Figure 3: The deforestation/regional climate change feedback loop. Source: Planet Tracker
FIs are lagging behind
Unfortunately, many financial institutions have been ignoring the problems of deforestation and methane emissions for far too long. 61% of financial institutions covered by Global Canopy’s latest Forest 500 survey do not have any policies to tackle deforestation in their lending or investment portfolios. They are flying completely blind in the face of a systemic risk that 39% of their peers have recognized needs addressing urgently. What is worse is that the financial support for deforestation provided by the 61% is increasing the risks for other investors and lenders, including their own shareholders (as well as obviously financing the continued destruction of nature and contributing significantly to humanity’s climate challenge).
Methane is even worse. We reviewed the methane-related policies of 20 banks and 20 investors in our Hot Money report and found that none of them had policies for tackling agri-methane and only nine of the 40 had a policy covering methane from the energy sector, so urgent action is required here too.
Priority actions
It is not too late to take action, and in the context of deforestation there is no excuse – Global Canopy has just published its latest guidance for financial institutions2 providing practical advice with respect to tackling deforestation.
The guidance is designed to help financial institutions:
- be aware of physical and transition risks posed by deforestation and their essential role in preventing and mitigating these risks
- be aware of incoming deforestation regulations and their potential implications for financial institutions
- identify and assess risk of exposure to deforestation, conversion and associated human rights abuses in their portfolios
- prevent and mitigate risks; monitor and remediate adverse impacts
- track, report and disclose for accountability.
It provides a clear timetable for action designed to enable financial institutions to address the challenge as early as 2025.
In Hot Money we set out the key actions that financial institutions should take immediately:
- Require the companies they fund to have clear policies and procedures to cut methane emissions, particularly those arising from agriculture (including Scope 3). Banks should include this requirement within their lending agreements.

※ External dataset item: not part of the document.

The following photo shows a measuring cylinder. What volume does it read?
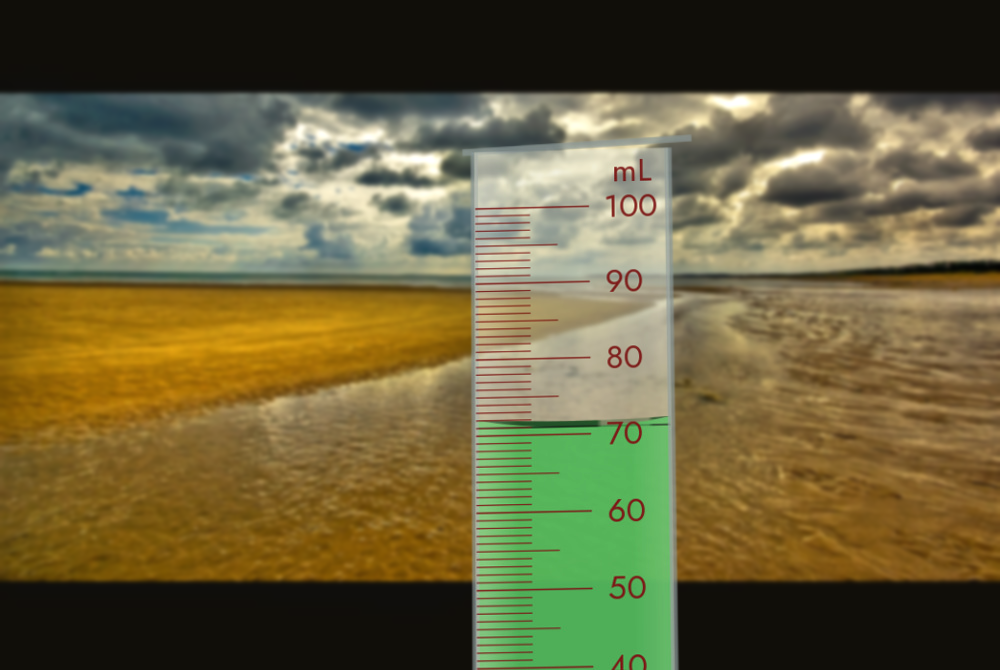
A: 71 mL
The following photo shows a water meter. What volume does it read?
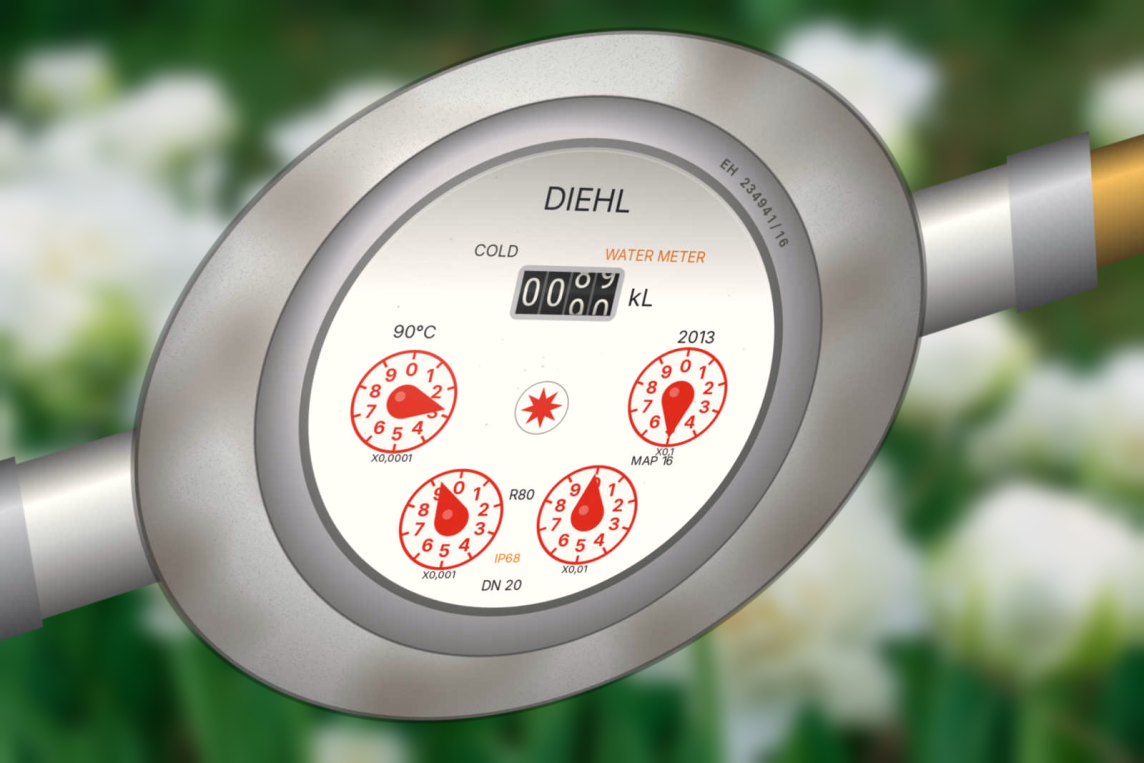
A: 89.4992 kL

- Demand that energy, meat and dairy companies publish quantified, independently verified, full methane emission disclosure (scope 1, 2, 3) by product line and geography, on a timely basis.
- Require funded meat and dairy companies to publish production data, by product line and geography, in their annual reports.
- Set an investment policy linked to quantitative, time-framed and science-based methane reduction targets. These need to extend to agriculture and in particular livestock and should be integrated into their net zero strategy.
- Report annually on their progress with respect to limiting methane emissions, including those from agriculture.
Stopping deforestation and halving methane emissions by 2030 are essential actions if we are to have any hope of meeting our interlinked climate, nature and development goals. This cannot happen unless the global food system is transformed and since we estimate that financial institutions currently provide funding worth USD 8.6 trillion to the global food system, they have a crucial role to play. With only seven years left to achieve these targets, action must be taken now.
1 ‘Deforestation’ is used here to indicate all forms of destructive land use change including the conversion of peatland and mangroves, as well as the deforestation of tropical and non-tropical forests.
2 Developed in partnership between Global Canopy, Neural Alpha and the Stockholm Environment Institute (SEI).